The Trustees Of The Donnelly Trust want to demolish existing flats, shops and a house in Brockhurst Road, Gosport, to make way for the two-bedroom flats.

Residents living in nearby The Shrubbery have concerns over privacy, parking spaces and access for refuse and emergency services.

And they argue the flats will overlook gardens in the road, invading their privacy.

Martyn Poxton, of The Shrubbery, is leading a campaign to object to the plans.

He said: ‘If six couples buy these flats and each couple have a car each then there would be no parking spaces left for other residents or visitors so they will end up parking in The Shrubbery.

‘It is proposed to open up an access road as you come round into The Shrubbery, just short of the double yellow lines.
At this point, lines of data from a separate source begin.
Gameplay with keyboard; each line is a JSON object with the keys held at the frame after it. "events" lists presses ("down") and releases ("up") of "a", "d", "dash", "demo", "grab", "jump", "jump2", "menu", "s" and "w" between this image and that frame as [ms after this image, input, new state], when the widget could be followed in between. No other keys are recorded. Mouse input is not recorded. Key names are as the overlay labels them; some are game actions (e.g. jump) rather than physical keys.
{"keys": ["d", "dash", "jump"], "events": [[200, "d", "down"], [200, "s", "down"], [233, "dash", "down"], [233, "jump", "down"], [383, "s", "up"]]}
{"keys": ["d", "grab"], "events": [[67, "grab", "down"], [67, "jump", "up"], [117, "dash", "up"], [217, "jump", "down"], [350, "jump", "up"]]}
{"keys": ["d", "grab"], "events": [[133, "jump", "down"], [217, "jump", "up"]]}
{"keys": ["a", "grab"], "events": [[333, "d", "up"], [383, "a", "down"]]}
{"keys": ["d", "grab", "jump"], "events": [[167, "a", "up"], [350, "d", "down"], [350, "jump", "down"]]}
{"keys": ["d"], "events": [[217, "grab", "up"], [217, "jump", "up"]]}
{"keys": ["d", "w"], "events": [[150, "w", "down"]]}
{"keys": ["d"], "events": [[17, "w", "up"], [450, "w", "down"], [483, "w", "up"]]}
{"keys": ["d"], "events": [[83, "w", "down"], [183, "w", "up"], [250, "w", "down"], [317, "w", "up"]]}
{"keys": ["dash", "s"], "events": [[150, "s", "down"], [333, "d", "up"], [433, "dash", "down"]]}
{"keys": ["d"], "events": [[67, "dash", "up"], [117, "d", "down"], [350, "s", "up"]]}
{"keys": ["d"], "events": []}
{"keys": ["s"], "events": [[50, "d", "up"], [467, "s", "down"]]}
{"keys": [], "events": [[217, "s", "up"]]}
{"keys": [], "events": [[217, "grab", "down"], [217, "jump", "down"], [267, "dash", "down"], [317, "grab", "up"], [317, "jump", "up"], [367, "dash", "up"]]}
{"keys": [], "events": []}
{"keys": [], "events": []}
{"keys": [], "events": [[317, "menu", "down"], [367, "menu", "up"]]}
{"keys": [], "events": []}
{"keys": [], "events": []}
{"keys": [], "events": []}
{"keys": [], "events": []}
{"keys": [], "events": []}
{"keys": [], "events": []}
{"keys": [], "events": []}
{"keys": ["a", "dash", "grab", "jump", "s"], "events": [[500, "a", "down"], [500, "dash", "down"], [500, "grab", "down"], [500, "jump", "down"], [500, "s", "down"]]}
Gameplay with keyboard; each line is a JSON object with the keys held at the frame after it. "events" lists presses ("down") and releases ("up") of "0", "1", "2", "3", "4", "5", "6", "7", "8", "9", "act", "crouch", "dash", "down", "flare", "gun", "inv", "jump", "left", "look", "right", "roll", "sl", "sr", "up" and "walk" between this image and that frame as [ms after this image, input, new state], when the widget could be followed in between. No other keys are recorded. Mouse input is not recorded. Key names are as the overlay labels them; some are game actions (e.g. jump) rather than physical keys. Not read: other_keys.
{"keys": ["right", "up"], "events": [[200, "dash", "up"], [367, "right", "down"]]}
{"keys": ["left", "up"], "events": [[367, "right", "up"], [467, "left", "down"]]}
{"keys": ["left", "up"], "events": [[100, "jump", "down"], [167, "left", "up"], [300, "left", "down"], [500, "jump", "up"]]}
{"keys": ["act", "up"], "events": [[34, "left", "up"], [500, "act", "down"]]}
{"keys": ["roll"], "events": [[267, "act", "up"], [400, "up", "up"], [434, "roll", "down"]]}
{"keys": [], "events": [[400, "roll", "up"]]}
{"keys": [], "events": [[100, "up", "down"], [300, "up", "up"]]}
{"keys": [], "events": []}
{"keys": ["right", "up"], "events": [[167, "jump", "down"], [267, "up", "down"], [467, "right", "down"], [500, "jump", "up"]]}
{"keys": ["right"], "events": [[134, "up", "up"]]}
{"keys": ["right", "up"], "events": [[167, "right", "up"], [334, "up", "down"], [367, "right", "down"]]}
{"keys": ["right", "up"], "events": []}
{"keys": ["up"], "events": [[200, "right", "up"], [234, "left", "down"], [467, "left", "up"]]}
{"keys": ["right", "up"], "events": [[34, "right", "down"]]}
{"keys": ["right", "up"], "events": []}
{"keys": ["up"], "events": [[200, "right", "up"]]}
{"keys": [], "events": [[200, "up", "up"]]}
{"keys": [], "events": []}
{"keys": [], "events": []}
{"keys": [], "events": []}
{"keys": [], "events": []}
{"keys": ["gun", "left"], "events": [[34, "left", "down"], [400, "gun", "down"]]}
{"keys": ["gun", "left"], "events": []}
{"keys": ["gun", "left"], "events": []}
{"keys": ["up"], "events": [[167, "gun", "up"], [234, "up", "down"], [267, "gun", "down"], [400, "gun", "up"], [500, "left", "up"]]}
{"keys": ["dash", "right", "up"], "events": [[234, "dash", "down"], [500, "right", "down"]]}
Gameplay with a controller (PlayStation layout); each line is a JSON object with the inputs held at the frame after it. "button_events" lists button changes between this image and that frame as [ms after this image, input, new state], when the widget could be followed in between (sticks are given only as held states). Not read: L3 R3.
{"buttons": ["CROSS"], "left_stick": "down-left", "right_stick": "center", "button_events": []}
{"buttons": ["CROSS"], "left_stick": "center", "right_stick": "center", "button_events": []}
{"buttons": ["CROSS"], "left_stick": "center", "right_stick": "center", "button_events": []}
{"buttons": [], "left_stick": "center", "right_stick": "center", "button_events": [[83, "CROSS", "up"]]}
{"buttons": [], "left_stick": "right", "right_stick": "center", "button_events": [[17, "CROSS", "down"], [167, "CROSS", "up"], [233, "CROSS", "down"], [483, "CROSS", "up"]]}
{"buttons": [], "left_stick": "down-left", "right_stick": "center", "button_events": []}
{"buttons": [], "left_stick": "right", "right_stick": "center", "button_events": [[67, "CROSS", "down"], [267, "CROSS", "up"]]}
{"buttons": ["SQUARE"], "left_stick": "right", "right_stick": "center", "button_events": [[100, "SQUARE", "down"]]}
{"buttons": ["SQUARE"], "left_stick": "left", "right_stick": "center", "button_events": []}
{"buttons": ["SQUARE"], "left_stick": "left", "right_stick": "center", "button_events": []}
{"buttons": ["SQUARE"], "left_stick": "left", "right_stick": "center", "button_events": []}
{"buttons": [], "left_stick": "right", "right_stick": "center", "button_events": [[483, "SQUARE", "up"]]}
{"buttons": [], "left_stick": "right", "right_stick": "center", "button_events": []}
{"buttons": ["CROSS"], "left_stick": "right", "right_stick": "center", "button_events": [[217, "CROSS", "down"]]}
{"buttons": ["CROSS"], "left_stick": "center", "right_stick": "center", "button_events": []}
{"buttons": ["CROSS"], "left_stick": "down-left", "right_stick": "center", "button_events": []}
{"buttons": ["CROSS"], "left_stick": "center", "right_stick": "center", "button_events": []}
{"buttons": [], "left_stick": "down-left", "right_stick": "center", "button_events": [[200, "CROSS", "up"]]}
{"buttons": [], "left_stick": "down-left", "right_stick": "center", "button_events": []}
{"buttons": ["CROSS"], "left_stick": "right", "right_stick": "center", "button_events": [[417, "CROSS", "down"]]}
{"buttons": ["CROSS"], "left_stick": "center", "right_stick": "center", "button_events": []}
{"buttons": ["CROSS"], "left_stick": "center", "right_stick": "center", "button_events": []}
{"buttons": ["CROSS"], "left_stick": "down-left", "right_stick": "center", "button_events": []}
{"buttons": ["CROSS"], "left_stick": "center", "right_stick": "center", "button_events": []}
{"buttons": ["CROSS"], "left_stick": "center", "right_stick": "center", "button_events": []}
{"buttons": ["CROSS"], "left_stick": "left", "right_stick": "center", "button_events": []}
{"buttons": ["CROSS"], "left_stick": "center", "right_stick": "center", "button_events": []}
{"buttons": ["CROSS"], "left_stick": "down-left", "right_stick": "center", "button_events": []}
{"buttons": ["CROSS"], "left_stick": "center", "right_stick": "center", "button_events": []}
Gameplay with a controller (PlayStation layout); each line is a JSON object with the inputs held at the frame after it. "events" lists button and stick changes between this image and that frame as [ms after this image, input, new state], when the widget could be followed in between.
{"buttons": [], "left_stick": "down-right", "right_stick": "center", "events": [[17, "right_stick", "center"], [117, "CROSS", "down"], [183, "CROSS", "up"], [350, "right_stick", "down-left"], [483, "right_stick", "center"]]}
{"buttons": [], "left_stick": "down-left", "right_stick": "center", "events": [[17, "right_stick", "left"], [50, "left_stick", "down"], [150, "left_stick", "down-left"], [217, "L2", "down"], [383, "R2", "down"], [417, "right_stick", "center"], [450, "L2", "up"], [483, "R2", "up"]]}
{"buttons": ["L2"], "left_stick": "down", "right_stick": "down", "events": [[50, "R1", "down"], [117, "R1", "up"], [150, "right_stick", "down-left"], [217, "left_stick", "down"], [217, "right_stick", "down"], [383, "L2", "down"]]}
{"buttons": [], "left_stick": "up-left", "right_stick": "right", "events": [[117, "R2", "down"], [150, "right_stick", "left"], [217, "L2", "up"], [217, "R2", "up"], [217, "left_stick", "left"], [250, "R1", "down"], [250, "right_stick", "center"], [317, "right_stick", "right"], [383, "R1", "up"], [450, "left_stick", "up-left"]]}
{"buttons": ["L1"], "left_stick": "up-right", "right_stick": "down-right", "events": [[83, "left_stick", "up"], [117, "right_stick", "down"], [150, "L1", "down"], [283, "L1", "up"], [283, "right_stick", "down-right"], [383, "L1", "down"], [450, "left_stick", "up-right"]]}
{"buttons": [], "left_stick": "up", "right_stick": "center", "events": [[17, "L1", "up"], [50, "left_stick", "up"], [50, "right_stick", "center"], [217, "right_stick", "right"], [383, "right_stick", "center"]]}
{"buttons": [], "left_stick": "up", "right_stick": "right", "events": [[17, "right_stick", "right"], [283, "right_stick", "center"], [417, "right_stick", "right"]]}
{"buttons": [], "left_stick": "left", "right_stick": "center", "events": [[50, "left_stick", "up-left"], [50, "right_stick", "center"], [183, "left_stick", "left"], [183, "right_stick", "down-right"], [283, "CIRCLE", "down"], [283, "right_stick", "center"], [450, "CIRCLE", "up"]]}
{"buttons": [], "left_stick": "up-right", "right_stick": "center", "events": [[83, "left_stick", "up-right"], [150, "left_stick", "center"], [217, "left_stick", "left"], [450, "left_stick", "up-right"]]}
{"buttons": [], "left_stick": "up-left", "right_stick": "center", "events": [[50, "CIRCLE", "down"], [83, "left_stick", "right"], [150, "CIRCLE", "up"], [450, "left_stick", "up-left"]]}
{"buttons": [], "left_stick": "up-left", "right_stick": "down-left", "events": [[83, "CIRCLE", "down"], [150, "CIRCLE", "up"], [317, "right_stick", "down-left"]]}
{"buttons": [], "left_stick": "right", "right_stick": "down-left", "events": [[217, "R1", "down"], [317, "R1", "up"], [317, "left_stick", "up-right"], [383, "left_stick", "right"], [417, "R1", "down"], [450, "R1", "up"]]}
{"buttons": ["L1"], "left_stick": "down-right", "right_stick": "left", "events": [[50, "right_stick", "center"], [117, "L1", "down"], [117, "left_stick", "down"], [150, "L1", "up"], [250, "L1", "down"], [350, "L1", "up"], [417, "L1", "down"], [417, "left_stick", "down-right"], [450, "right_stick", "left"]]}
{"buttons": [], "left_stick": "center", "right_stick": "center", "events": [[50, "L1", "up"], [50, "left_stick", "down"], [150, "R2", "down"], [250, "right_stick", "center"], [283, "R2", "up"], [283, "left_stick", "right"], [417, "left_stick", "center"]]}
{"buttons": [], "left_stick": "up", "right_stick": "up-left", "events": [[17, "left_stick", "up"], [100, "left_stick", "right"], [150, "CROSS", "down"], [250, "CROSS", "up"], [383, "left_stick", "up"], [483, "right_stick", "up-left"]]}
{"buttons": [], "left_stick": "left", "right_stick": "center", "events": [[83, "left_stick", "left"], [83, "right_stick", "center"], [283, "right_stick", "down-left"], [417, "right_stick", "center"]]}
This will have a major impact on our cul-de-sac, both for cars and, most importantly, for our children’s safety.’

So far nine letters of objection have been sent to Gosport Borough Council.

The flats will have 12 parking spaces, 36 cycle bays and a disabled parking space, which a Hampshire County Council report agrees is sufficient.

But the council’s report has concerns over lack of detail.

It says the plans do not allow them to judge if the flats will endanger or inconvenience road-users.

And it says the trust must show how refuse vehicles can access the road and a nearby warning on a crossing may need to change.

Philip Wallis, of The Shrubbery, is concerned over access to his road from Kingsley Road if the new flats are built as planned.

He said: ‘The turning from Forton Road into Kingsley Road is already very dangerous but especially turning left.

‘You are not only increasing the numbers of those using the turn-off into Kingsley.

‘More importantly, adding more vehicles trying to park on the roadside in Kingsley Road and The Shrubbery will be contributing to the already congested parking.

The trust’s agent, Trevor Ayles, said he did not want to comment while the plans are still being considered.

Mr Ayles added he could not confirm the interests of the trust but said the trustees own the land.